# Question about wiring and setup to add to my HR34



## voltagexx (Jul 11, 2009)

This is probably a stupid question but I didn't see any solid answers to really find out what I needed to find out. I've currently got an HR34 as my only receiver (I also have an old HR20 that's not hooked up and is only being used to watch things recorded from my old place (this apartment already had an SWM setup so I couldn't use the HR20)).

Anyways I'm hoping to get something set up so I can watch my recorded programs on a second tv in another room, and I've never had that sort of setup so I'm very unfamiliar with it. I literally do not care if I didn't even get channels in the second room, though I'm sure that doesn't make any difference. Just wanted to mention it just in case that could make any sort of setup easier since I only want to access the DVR recordings in the new second room.

Will I need a new receiver as I assume, or is there a way to rig it up where I could use the old HR20 somehow? And second, what sort of new wiring should I be expecting? Sorry if these questions are confusing...


----------



## jdspencer (Nov 8, 2003)

I'd suggest that you look into getting the C31 box for the second TV.
This is not a receiver, but allows the viewing from the HR34.
The HR20 could also be used in a Whole Home setup.


----------



## dettxw (Nov 21, 2007)

To use the HR20 in a Whole Home setup you'd need a DECA to interface the HR20's ethernet through the coax.


----------



## jimmie57 (Jun 26, 2010)

I believe that the only HR20 that has a problem with the SWM setup is the HR20-100. 
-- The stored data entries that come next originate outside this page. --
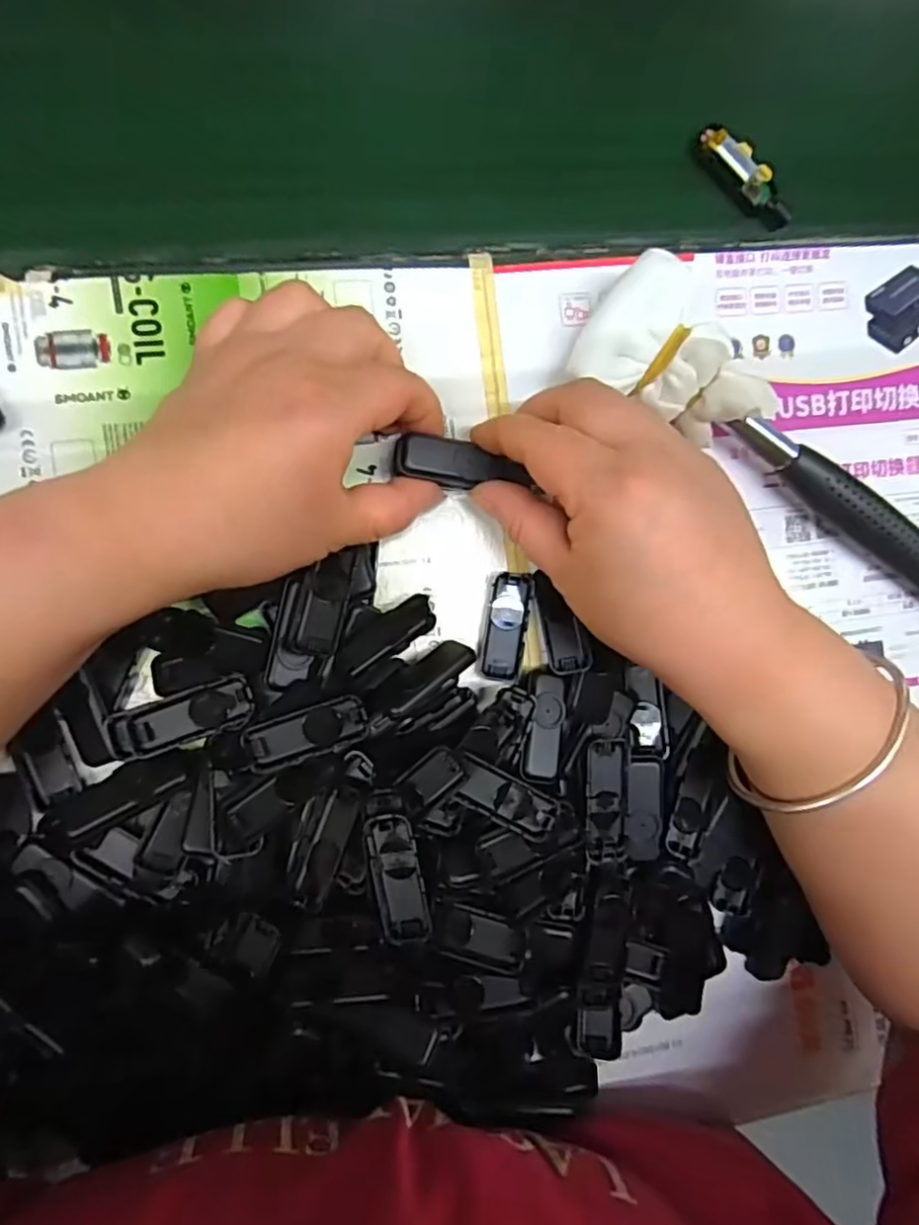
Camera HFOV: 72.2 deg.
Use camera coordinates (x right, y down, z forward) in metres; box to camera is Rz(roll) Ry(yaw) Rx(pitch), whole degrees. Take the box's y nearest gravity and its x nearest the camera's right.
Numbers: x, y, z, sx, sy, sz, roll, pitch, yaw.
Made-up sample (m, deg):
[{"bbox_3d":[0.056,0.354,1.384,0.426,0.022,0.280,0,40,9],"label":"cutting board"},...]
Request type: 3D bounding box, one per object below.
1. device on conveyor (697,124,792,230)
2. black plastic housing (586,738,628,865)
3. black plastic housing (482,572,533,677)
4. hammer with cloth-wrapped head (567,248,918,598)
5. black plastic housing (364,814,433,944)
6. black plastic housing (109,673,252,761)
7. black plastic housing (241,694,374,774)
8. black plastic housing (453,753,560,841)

Even then it can be used with a bandstop filter in the line. I have seen a couple of diagrams with the arrangement for those.


----------



## veryoldschool (Dec 10, 2006)

jimmie57 said:


> I believe that the only HR20 that has a problem with the SWM setup is the HR20-100.


SWiM, NO problem.
DECA, needs a special configuration to power the DECA.

The HR20 might be able to be used for the OP, but the question is if the apartment has another one or two SWiM channels free for it to be used.


----------



## voltagexx (Jul 11, 2009)

Thanks for the help everyone. I was unfamiliar with the C31 but that does sound like something that would work for me, since I don't have to worry about the complaints people had about it not having its own tuner. 
Only problem is, I can't seem to find anywhere I could actually pick that up. I saw somewhere saying it was available for 39 bucks but I can't find it. I'm thinking maybe my best bet is to just call up DTV and have them send somebody out and discuss the options. I'm hoping not to have to pay much up front as a loyal customer, and I know I'll have the $6 a month extra charge.


----------



## carl6 (Nov 16, 2005)

voltagexx said:


> Only problem is, I can't seem to find anywhere I could actually pick that up. I saw somewhere saying it was available for 39 bucks but I can't find it.


I'm not sure they are actually out in the real world yet, other than test units. But they should be any day now. The $39 price was a mistake.

You might check www.solidsignal.com for availability and price if you can't get one from DirecTV directly. Having DirecTV "send someone out to discuss options" probably isn't an option - they will send an installer with a specific work order to install a specific item.


----------